Grundig beendet Forschung & Entwicklung in Deutschland

Damit geht ein langes Kapitel der deutschen Elektronikgeschichte zu Ende. Neue Grundig-Fernseher werden ab nächstem Jahr nur noch in der Türkei entwickelt.

Mit dem Schritt konzentriert Grundig seine F&E-Aktivitäten auf Istanbul, wo bereits 200 Entwicklungsingenieure tätig sind. In Nürnberg hatten seit der Insolvenz von Grundig im Jahr 2003 nur noch knapp 20 Entwickler gearbeitet. In Istanbul gibt es darüber hinaus zwei Fertigungslinien für LCD-Fernseher von Grundig.

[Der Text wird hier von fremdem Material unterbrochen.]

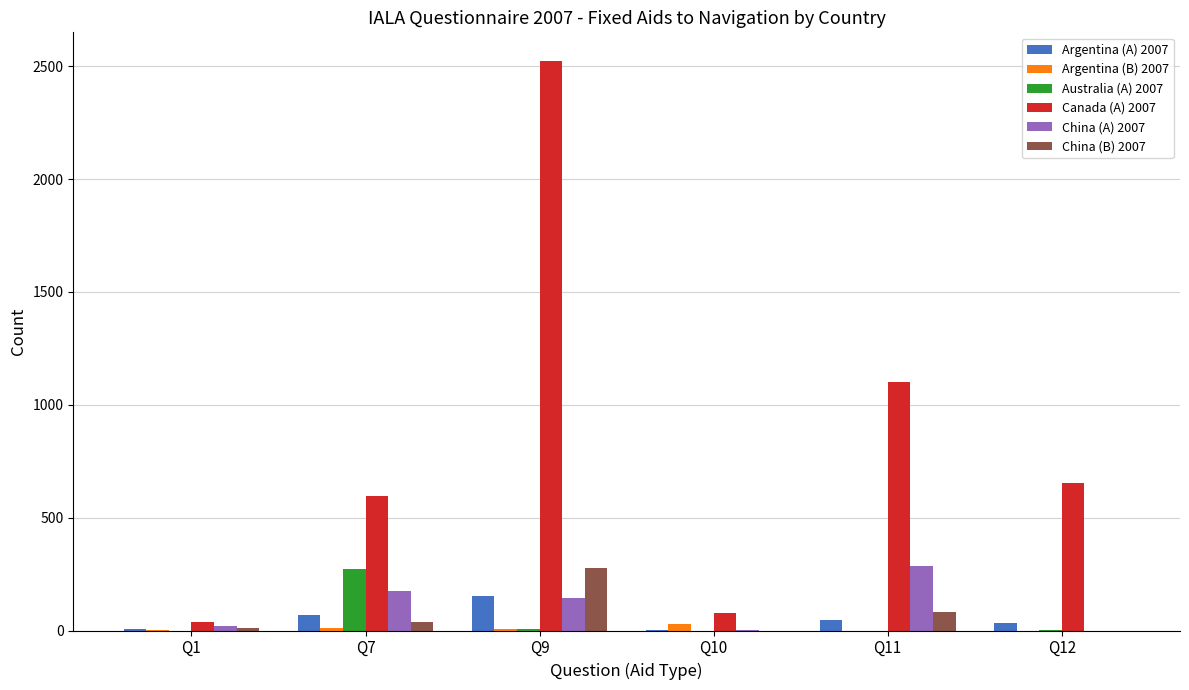

Is the value of Argentina (A) 2007 at Q7 greater than the value of China (A) 2007 at Q7?

No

Aus der Insolvenzmasse war im Jahr 2004 die Home Intermedia System (HIS) von dem türkischen Hersteller für Unterhaltungselektronik Beko und dem britischen Hersteller Alba Radio übernommen worden. 2007 hatte die türkische Unternehmensgruppe Koc Holding dann die Muttergesellschaft Grundig Multimedia komplett übernommen.

Als es Radios nur im Baukasten gab: Einige Meilensteine von Grundig

Die Zentrale von Grundig wird weiterhin in Nürnberg bleiben. Dort sollen hauptsächlich das Produktmanagement, das Marketing, der Vertrieb und der Service verbleiben.

Grundig-Geschäftsführer Şemsettin Eksert begründete den Schritt mit den Worten: »Wir müssen angesichts des steigenden Wettbewerbs- und Kostendrucks unsere Ressourcen bündeln und uns innerhalb des Konzerns in Nürnberg auf die Aufgaben konzentrieren, die im Rahmen der Konzernstrategie für das Unternehmen und die Marke am wichtigsten sind.«

Grundig wurde 1930 von Max Grundig in Fürth gegründet. Nach dem zweiten Weltkrieg stieg das Unternehmen zum größten europäischen Radio- und Fernsehhersteller auf.